After initialization, you can verify that Safety Firewall is correctly installed by checking your package manager aliases:

{% tabs %}
{% tab title="Mac/Linux" %}
After initialization, you can verify that Safety Firewall is correctly installed by checking your package manager aliases:

```bash
which pip
```

You should see output similar to:

```
pip: aliased to safety pip
```

If you don't see this output, your shell environment may need to be reloaded.
{% endtab %}

{% tab title="CMD.exe" %}
After initialization, you can verify that Safety Firewall is correctly installed by checking your package manager aliases:

```bash
where pip
```

You should see output similar to:

```
pip: aliased to safety pip
```

If you don't see this output, your shell environment may need to be reloaded.
{% endtab %}

{% tab title="PowerShell" %}
After initialization, you can verify that Safety Firewall is correctly installed by checking your package manager aliases:

```bash
gcm pip
```

You should see output similar to:

```
pip: aliased to safety pip
```

If you don't see this output, your shell environment may need to be reloaded.

::::

§ Work item:
Summarize the excerpt on verifying the Safety Firewall installation in two sentences.

§ Extracted information:
::::

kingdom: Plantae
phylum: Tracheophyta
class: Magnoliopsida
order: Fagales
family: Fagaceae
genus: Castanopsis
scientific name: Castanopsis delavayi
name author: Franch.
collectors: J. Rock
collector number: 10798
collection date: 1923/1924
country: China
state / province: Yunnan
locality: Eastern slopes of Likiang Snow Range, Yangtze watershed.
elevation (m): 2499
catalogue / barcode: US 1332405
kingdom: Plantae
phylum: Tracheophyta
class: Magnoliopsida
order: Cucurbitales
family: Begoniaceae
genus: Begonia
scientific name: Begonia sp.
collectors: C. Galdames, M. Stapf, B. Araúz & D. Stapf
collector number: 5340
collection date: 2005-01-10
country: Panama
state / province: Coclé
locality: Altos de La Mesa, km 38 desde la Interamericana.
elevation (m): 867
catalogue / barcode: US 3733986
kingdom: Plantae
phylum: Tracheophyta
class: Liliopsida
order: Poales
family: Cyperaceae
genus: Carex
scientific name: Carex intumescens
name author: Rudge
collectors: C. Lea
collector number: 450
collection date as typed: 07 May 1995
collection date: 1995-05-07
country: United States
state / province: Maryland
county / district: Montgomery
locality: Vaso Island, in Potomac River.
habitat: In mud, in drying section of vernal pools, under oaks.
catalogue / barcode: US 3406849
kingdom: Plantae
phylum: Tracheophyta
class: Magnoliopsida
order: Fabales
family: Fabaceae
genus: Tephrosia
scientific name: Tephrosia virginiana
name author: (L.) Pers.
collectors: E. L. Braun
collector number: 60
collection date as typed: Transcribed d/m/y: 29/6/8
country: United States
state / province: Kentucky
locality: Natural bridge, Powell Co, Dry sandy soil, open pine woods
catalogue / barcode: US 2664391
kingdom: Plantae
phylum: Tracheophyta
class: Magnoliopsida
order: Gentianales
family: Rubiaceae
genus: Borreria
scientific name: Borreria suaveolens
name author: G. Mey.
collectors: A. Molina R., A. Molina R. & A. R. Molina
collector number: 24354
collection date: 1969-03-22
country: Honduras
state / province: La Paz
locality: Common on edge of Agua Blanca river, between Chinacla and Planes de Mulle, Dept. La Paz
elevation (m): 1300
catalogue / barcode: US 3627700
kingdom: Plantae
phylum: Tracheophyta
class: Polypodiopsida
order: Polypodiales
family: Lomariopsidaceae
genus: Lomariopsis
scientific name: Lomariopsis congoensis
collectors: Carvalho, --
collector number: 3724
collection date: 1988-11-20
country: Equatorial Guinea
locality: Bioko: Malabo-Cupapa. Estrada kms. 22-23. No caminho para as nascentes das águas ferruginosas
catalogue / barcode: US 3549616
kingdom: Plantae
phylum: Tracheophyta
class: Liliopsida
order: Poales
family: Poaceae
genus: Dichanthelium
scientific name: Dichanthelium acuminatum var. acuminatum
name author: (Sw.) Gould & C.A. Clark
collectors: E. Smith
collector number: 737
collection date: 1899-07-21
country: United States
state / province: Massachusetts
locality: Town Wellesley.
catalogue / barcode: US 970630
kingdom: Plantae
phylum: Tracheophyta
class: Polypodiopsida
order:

::::

§ Solution for this exercise:
After initialization, you can confirm that Safety Firewall is installed by checking your package manager aliases with `which pip` on Mac/Linux, `where pip` in CMD.exe, or `gcm pip` in PowerShell. The output should look similar to "pip: aliased to safety pip," and if it doesn't appear, your shell environment may need to be reloaded.